The amount reported as discontinued operations for the three months ended March 31, 2010 is comprised of the results of operations of the specialty pharmaceutical business for the period January 1 through January 29, 2010 of $3.7 million plus the gain realized on the sale of the specialty pharmaceutical business of $175.4 million. The cash purchase price was $300.0 million; working capital adjustments, which remain subject to review were approximately $9.0 million; and transaction costs amounted to $5.0 million. We allocated $40.9 million of the total purchase price to the sale of in-process research and development. The net proceeds attributable to discontinued operations of $263.1 million, less the net carrying value of asset sold of $87.6 million, yielded the $175.4 million gain. In addition to the initial cash received in the transaction, we may receive an amount of up to $27.0 million based on certain success milestones. Furthermore, we may receive royalties of five to ten percent on incremental net sales above the baseline 2009 amount from our four marketed specialty pharmaceutical products through 2014.

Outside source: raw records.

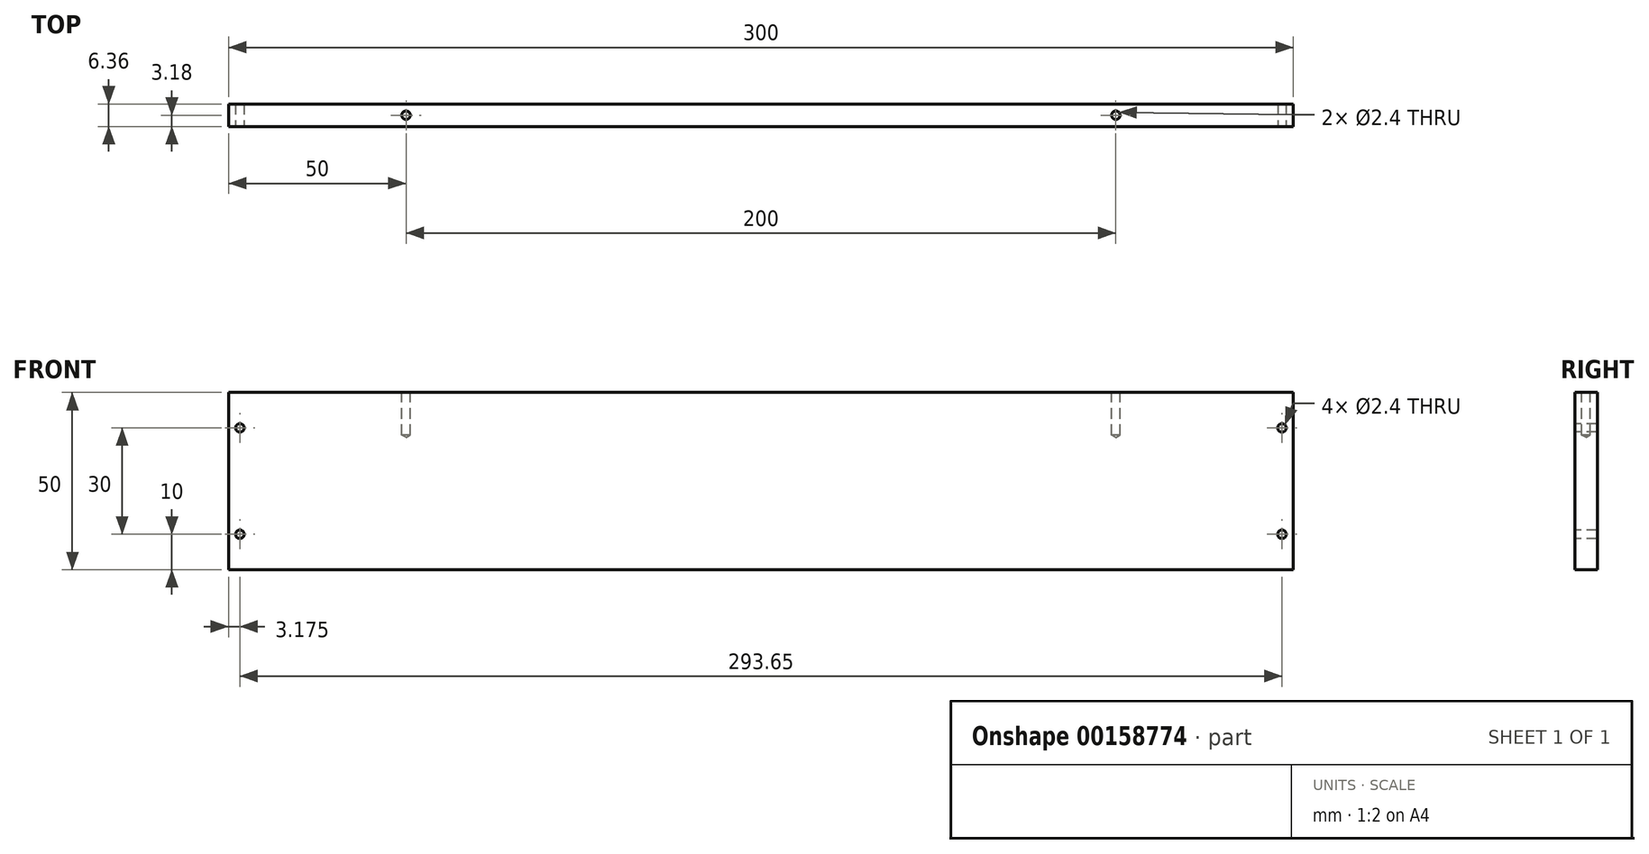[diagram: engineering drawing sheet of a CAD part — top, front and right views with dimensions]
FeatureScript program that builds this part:
annotation { "Feature Type Name" : "Feature", "Feature Type Description" : "" }
export const myFeature = defineFeature(function(context is Context, id is Id, definition is map)
    precondition{}
    {
        {
            var Q0;
            Q0=qCreatedBy(makeId("Front.planeOp"),FACE);
            var sketch = newSketch(context, id + "F0", { "sketchPlane" : qUnion([Q0])});
            skLineSegment(sketch, "E0.bottom", {"start": v(150, -25) * mm, "end": v(-150, -25) * mm});
            skLineSegment(sketch, "E0.top", {"start": v(150, 25) * mm, "end": v(-150, 25) * mm});
            skLineSegment(sketch, "E0.left", {"start": v(150, -25) * mm, "end": v(150, 25) * mm});
            skLineSegment(sketch, "E0.right", {"start": v(-150, -25) * mm, "end": v(-150, 25) * mm});
            skPoint(sketch, "E0.middle", {"position": v(0, 0) * mm});
            skSolve(sketch);
        }
        {
            var Q0;
            Q0 = qSketchRegion(id + "F0", true);
            extrude(context, id + "F1", {"entities" : qUnion([Q0]), "endBound" : BoundingType.SYMMETRIC, "depth" : 6.35 * mm});
        }
        {
            var Q0;
            Q0=makeQuery(id+"F1.opExtrude","CAP_FACE",FACE,{"disambiguationData":[OSD([sQuery(id+"F0.wireOp",EDGE,"E0.bottom"),sQuery(id+"F0.wireOp",EDGE,"E0.top"),sQuery(id+"F0.wireOp",EDGE,"E0.left"),sQuery(id+"F0.wireOp",EDGE,"E0.right")])],"isStart":false});
            var sketch = newSketch(context, id + "F2", { "sketchPlane" : qUnion([Q0])});
            skCircle(sketch, "E1", {"center": v(-146.82, -15) * mm, "radius": 1.5 * mm});
            skCircle(sketch, "E2.MirrorC", {"center": v(146.82, -15) * mm, "radius": 1.5 * mm});
            skCircle(sketch, "E3.MirrorC", {"center": v(-146.82, 15) * mm, "radius": 1.5 * mm});
            skCircle(sketch, "E4.MirrorC", {"center": v(146.82, 15) * mm, "radius": 1.5 * mm});
            skSolve(sketch);
        }
        {
            var Q0;
            Q0=sQuery(id+"F2.wireOp",VERTEX,"E3.MirrorC.center");
            var Q1;
            Q1=sQuery(id+"F2.wireOp",VERTEX,"E1.center");
            var Q2;
            Q2=sQuery(id+"F2.wireOp",VERTEX,"E4.MirrorC.center");
            var Q3;
            Q3=sQuery(id+"F2.wireOp",VERTEX,"E2.MirrorC.center");
            var Q4;
            Q4=makeQuery(id+"F1.opExtrude","SWEPT_BODY",BODY,{"disambiguationData":[OSD([sQuery(id+"F0.wireOp",EDGE,"E0.bottom"),sQuery(id+"F0.wireOp",EDGE,"E0.top"),sQuery(id+"F0.wireOp",EDGE,"E0.left"),sQuery(id+"F0.wireOp",EDGE,"E0.right")])]});
            hole(context, id + "F3", {"style" : HoleStyle.SIMPLE, "endStyle" : HoleEndStyle.THROUGH, "holeDiameter" : 2.4 * mm, "locations" : qUnion([Q0, Q1, Q2, Q3]), "scope" : qUnion([Q4]), "isTappedThrough" : true});
        }
        {
            var Q0;
            Q0=makeQuery(id+"F1.opExtrude","SWEPT_FACE",FACE,{"disambiguationData":[OSD([sQuery(id+"F0.wireOp",EDGE,"E0.top")])]});
            var sketch = newSketch(context, id + "F4", { "sketchPlane" : qUnion([Q0])});
            skCircle(sketch, "E5", {"center": v(-100, 0) * mm, "radius": 1.5 * mm});
            skCircle(sketch, "E6.MirrorC", {"center": v(100, 0) * mm, "radius": 1.5 * mm});
            skSolve(sketch);
        }
        {
            var Q0;
            Q0=sQuery(id+"F4.wireOp",VERTEX,"E5.center");
            var Q1;
            Q1=sQuery(id+"F4.wireOp",VERTEX,"E6.MirrorC.center");
            var Q2;
            Q2=makeQuery(id+"F1.opExtrude","SWEPT_BODY",BODY,{"disambiguationData":[OSD([sQuery(id+"F0.wireOp",EDGE,"E0.bottom"),sQuery(id+"F0.wireOp",EDGE,"E0.top"),sQuery(id+"F0.wireOp",EDGE,"E0.left"),sQuery(id+"F0.wireOp",EDGE,"E0.right")])]});
            hole(context, id + "F5", {"style" : HoleStyle.SIMPLE, "endStyle" : HoleEndStyle.BLIND, "standardTappedOrClearance" : lookupTablePath({ "standard" : "ISO", "engagement" : "75%", "pitch" : "0.6 mm", "size" : "M3", "type" : "Tapped" }), "standardBlindInLast" : lookupTablePath({ "standard" : "ISO", "engagement" : "75%", "pitch" : "0.6 mm", "size" : "M3", "type" : "Tapped" }), "holeDiameter" : 2.4 * mm, "holeDepth" : 12 * mm, "locations" : qUnion([Q0, Q1]), "scope" : qUnion([Q2])});
        }
    });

Net cash used in financing activities was $3.1 million in the first quarter of 2010 versus $15.4 million in the first quarter of 2009. During the first quarter of 2010, we utilized $5.8 million to repurchase shares of the Companys common stock on the open market as part of the share repurchase program initiated in December of 2009. The cash provided by investing activities in 2009 was used to repurchase $20.4 million principal amount of the 4% notes during the first quarter of 2009 for a cash outlay of $15.6 million.
As of March 31, 2010, we had outstanding $134.5 million of convertible senior notes that bear interest at an annual rate of 4%. The sale of our specialty pharmaceutical business constituted a fundamental change under the indenture for the notes, which triggered a change in the conversion rate from 104.712 shares per $1,000 principal amount of notes to 116.535 shares per $1,000 principal amount of notes during the period January 29, 2010 to March 4, 2010. During this period, $115.6 million principal amount of the notes were converted into approximately 13.5 million shares of our common stock. Subsequent to March 4, 2010, the original conversion rate of 104.712 shares per $1,000 principal amount is again in effect. Interest is payable on June 1 and December 1 for the 4% notes. Accrued interest on the notes was $1.8 million and $0.8 million, respectively, as of March 31, 2010 and December 31, 2009.